Article:
________________
By Alice P. Jacobsohn, Esq.

The Mobile Workforce State Income Tax Simplification Act (H.R. 1393, S. 540) was introduced in Congress on March 6 and voted favorably out of the House Judiciary Committee on March 22. The bill is the latest version to protect employers and their employees who travel for work for short periods of time from onerous nonresident state income taxes. Currently, 43 states and the District of Columbia levy a personal income tax on wages and partnership income.

During the House Judiciary Committee meeting, Chairman Bob Goodlatte (R-Va.) stated that the multitude of state nonresident tax laws only serves to "distract hardworking businesses with burdensome requirements." He emphasized, "When a small-business owner is faced with additional compliance requirements for employees working temporarily in different states, those costs can add up, hurting the growth of the business as a whole and penalizing success."

APA asked members of the House Judiciary Committee to support the bill. APA said, "This bill is essential to both employers and employees, small and large, public and private, union and nonunion, nonprofit and for-profit, and all others located in any state. The act provides for a uniform, fair, and easily administered law and helps to ensure that the correct amount of tax is withheld and paid to the states without the undue burden that the current system places on employees and employers."

APA serves on the steering committee of a coalition that has been pushing for the enactment of the legislation since 2007. In the intervening years it has twice been passed by the U.S. House of Representatives, most recently in 2016. More information is available online at www.mobileworkforcecoalition.org.

Need for Change

APA offered two reasons to support the legislation:

  1. Reducing burden through improved compliance capabilities: Because of the extreme complexity of state tax laws and regulations, compliance for many employers is practically impossible. A lack of adequate software systems, personnel, time, money, or other resources are some of the impediments that prevent compliance with these complex laws and regulations. Still other companies are simply unaware of the current legal framework and would be shocked to discover their own lack of compliance. Another reason for compliance difficulties is confusion about whether a business has formed a nexus for tax purposes in a state where the business does not have a physical presence or regularly provide services. Examples include when an employee travels to a state to offer a one-day seminar or a business sends employees to a state for a few days to assist in recovery from a weather emergency. H.R. 1393, S. 540 offers employers a common-sense approach to determining state tax liability that is appropriate to employers, employees, and states.


  2. Treating employees fairly: Currently, if an employee performs temporary services in another state without a threshold, but with a higher tax rate than that of the state of residence, that employee suffers an irretrievable increase in tax expense. This is especially true if the employee's home state does not have an income tax. Even when states have a very similar tax structure, the employee can suffer a significant cash-flow problem if the resident state does not allow a credit for the taxes paid to work states.
The House Judiciary Committee supported these reasons. Representative Hank Johnson (D-Ga.) stated that the bill will "help workers and small businesses across the country." He added that the legislation provides an easy-to-administer standard without overburdening employers and employees.

Representative David Cicilline (D-R.I.) noted that he supports the bill because it creates a uniform national standard. He cited data provided by Ernst & Young (now EY) and the Congressional Budget Office that the legislation would have a "net impact of less than a quarter of one percent" at the state level.
________________
Provided material:
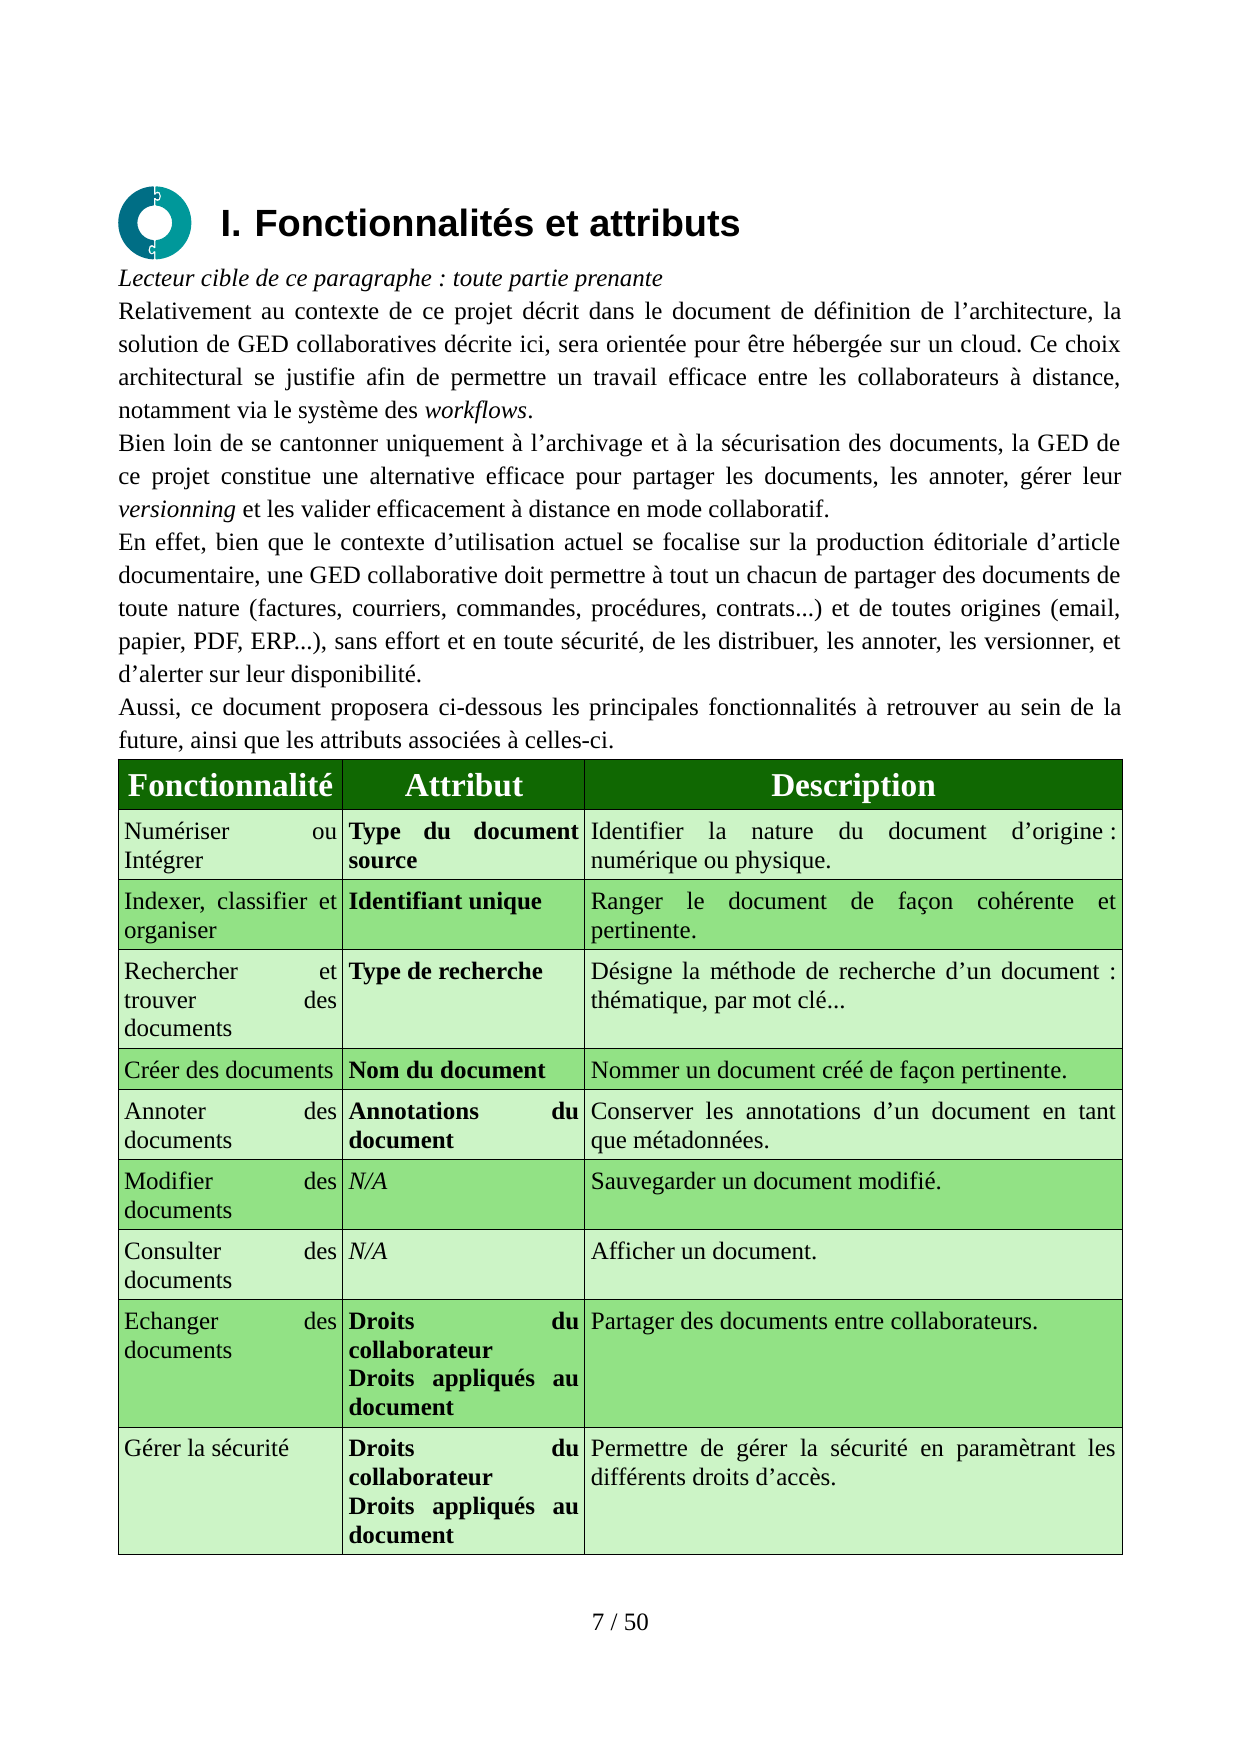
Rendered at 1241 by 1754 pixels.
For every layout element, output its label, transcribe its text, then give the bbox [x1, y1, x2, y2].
________________
The tasks:
A - Can you condense the paragraph of the article beginning "The Mobile Workforce State Income Tax Simplification Act" while keeping its main facts?
B - Would you reproduce word for word the passage of the article starting at "By Alice P." and ending at "and partnership income."?

Solution list:
A - The Mobile Workforce State Income Tax Simplification Act (H.R. 1393, S. 540) was introduced in Congress on March 6 and approved by the House Judiciary Committee on March 22. It aims to protect employers and employees who travel briefly for work from burdensome nonresident state income taxes. Currently, 43 states and the District of Columbia tax wages and partnership income.

B -
By Alice P. Jacobsohn, Esq.

The Mobile Workforce State Income Tax Simplification Act (H.R. 1393, S. 540) was introduced in Congress on March 6 and voted favorably out of the House Judiciary Committee on March 22. The bill is the latest version to protect employers and their employees who travel for work for short periods of time from onerous nonresident state income taxes. Currently, 43 states and the District of Columbia levy a personal income tax on wages and partnership income.